The response has to be every entry, printed word for word.
*** Source material ***
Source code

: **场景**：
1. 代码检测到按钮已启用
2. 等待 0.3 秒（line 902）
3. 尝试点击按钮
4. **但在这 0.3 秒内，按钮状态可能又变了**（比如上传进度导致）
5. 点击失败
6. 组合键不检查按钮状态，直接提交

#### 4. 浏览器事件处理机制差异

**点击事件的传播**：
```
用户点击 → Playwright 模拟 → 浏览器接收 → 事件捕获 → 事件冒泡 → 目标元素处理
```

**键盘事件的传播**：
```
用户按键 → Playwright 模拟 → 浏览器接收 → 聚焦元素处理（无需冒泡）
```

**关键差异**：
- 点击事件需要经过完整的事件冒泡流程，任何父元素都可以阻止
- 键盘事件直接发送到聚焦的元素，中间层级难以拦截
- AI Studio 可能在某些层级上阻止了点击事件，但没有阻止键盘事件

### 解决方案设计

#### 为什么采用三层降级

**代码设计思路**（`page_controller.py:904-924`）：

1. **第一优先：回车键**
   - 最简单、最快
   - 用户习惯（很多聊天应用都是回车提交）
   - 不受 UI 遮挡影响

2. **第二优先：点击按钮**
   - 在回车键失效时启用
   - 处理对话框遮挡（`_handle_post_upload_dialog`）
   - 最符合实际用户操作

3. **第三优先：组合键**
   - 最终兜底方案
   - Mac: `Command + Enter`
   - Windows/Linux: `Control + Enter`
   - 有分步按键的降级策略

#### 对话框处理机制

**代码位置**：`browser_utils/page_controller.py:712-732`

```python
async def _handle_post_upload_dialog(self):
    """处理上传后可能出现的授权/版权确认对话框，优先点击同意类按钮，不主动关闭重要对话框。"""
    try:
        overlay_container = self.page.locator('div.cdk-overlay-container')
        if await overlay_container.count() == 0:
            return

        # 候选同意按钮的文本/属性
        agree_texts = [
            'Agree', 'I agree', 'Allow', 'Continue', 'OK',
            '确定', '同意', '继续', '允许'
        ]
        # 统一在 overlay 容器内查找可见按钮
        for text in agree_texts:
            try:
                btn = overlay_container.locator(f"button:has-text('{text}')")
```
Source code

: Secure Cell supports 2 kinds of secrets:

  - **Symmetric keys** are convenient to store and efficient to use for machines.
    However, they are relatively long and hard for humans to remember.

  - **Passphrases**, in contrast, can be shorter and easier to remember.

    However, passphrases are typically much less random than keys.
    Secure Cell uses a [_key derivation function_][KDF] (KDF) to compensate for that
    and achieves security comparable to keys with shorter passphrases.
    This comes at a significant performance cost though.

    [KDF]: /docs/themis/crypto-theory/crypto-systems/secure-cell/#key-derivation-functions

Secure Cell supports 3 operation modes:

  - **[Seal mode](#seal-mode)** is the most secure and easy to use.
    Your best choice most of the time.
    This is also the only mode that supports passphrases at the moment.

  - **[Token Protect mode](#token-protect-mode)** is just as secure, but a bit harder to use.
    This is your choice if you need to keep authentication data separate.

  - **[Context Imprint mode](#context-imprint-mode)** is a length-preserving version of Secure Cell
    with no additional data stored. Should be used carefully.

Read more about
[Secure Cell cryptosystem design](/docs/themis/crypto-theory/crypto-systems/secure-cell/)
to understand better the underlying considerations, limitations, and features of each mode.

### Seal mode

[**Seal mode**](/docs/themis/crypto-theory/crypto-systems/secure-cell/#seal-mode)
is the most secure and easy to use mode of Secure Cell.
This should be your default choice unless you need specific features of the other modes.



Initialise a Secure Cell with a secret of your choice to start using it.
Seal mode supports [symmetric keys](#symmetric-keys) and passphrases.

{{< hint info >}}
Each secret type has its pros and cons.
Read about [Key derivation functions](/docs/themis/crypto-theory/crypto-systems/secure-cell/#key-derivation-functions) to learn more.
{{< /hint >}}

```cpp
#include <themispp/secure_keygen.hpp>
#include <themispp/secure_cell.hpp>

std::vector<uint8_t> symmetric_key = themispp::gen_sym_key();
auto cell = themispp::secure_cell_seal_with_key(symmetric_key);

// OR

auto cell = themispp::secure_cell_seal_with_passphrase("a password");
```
*** End of Source material ***
**Answer section:**
Source code

: **场景**：
1. 代码检测到按钮已启用
2. 等待 0.3 秒（line 902）
3. 尝试点击按钮
4. **但在这 0.3 秒内，按钮状态可能又变了**（比如上传进度导致）
5. 点击失败
6. 组合键不检查按钮状态，直接提交

#### 4. 浏览器事件处理机制差异

**点击事件的传播**：
```
用户点击 → Playwright 模拟 → 浏览器接收 → 事件捕获 → 事件冒泡 → 目标元素处理
```

**键盘事件的传播**：
```
用户按键 → Playwright 模拟 → 浏览器接收 → 聚焦元素处理（无需冒泡）
```

**关键差异**：
- 点击事件需要经过完整的事件冒泡流程，任何父元素都可以阻止
- 键盘事件直接发送到聚焦的元素，中间层级难以拦截
- AI Studio 可能在某些层级上阻止了点击事件，但没有阻止键盘事件

### 解决方案设计

#### 为什么采用三层降级

**代码设计思路**（`page_controller.py:904-924`）：

1. **第一优先：回车键**
   - 最简单、最快
   - 用户习惯（很多聊天应用都是回车提交）
   - 不受 UI 遮挡影响

2. **第二优先：点击按钮**
   - 在回车键失效时启用
   - 处理对话框遮挡（`_handle_post_upload_dialog`）
   - 最符合实际用户操作

3. **第三优先：组合键**
   - 最终兜底方案
   - Mac: `Command + Enter`
   - Windows/Linux: `Control + Enter`
   - 有分步按键的降级策略

#### 对话框处理机制

**代码位置**：`browser_utils/page_controller.py:712-732`

```python
async def _handle_post_upload_dialog(self):
    """处理上传后可能出现的授权/版权确认对话框，优先点击同意类按钮，不主动关闭重要对话框。"""
    try:
        overlay_container = self.page.locator('div.cdk-overlay-container')
        if await overlay_container.count() == 0:
            return

        # 候选同意按钮的文本/属性
        agree_texts = [
            'Agree', 'I agree', 'Allow', 'Continue', 'OK',
            '确定', '同意', '继续', '允许'
        ]
        # 统一在 overlay 容器内查找可见按钮
        for text in agree_texts:
            try:
                btn = overlay_container.locator(f"button:has-text('{text}')")
```
Source code

: Secure Cell supports 2 kinds of secrets:

  - **Symmetric keys** are convenient to store and efficient to use for machines.
    However, they are relatively long and hard for humans to remember.

  - **Passphrases**, in contrast, can be shorter and easier to remember.

    However, passphrases are typically much less random than keys.
    Secure Cell uses a [_key derivation function_][KDF] (KDF) to compensate for that
    and achieves security comparable to keys with shorter passphrases.
    This comes at a significant performance cost though.

    [KDF]: /docs/themis/crypto-theory/crypto-systems/secure-cell/#key-derivation-functions

Secure Cell supports 3 operation modes:

  - **[Seal mode](#seal-mode)** is the most secure and easy to use.
    Your best choice most of the time.
    This is also the only mode that supports passphrases at the moment.

  - **[Token Protect mode](#token-protect-mode)** is just as secure, but a bit harder to use.
    This is your choice if you need to keep authentication data separate.

  - **[Context Imprint mode](#context-imprint-mode)** is a length-preserving version of Secure Cell
    with no additional data stored. Should be used carefully.

Read more about
[Secure Cell cryptosystem design](/docs/themis/crypto-theory/crypto-systems/secure-cell/)
to understand better the underlying considerations, limitations, and features of each mode.

### Seal mode

[**Seal mode**](/docs/themis/crypto-theory/crypto-systems/secure-cell/#seal-mode)
is the most secure and easy to use mode of Secure Cell.
This should be your default choice unless you need specific features of the other modes.



Initialise a Secure Cell with a secret of your choice to start using it.
Seal mode supports [symmetric keys](#symmetric-keys) and passphrases.

{{< hint info >}}
Each secret type has its pros and cons.
Read about [Key derivation functions](/docs/themis/crypto-theory/crypto-systems/secure-cell/#key-derivation-functions) to learn more.
{{< /hint >}}

```cpp
#include <themispp/secure_keygen.hpp>
#include <themispp/secure_cell.hpp>

std::vector<uint8_t> symmetric_key = themispp::gen_sym_key();
auto cell = themispp::secure_cell_seal_with_key(symmetric_key);

// OR

auto cell = themispp::secure_cell_seal_with_passphrase("a password");
```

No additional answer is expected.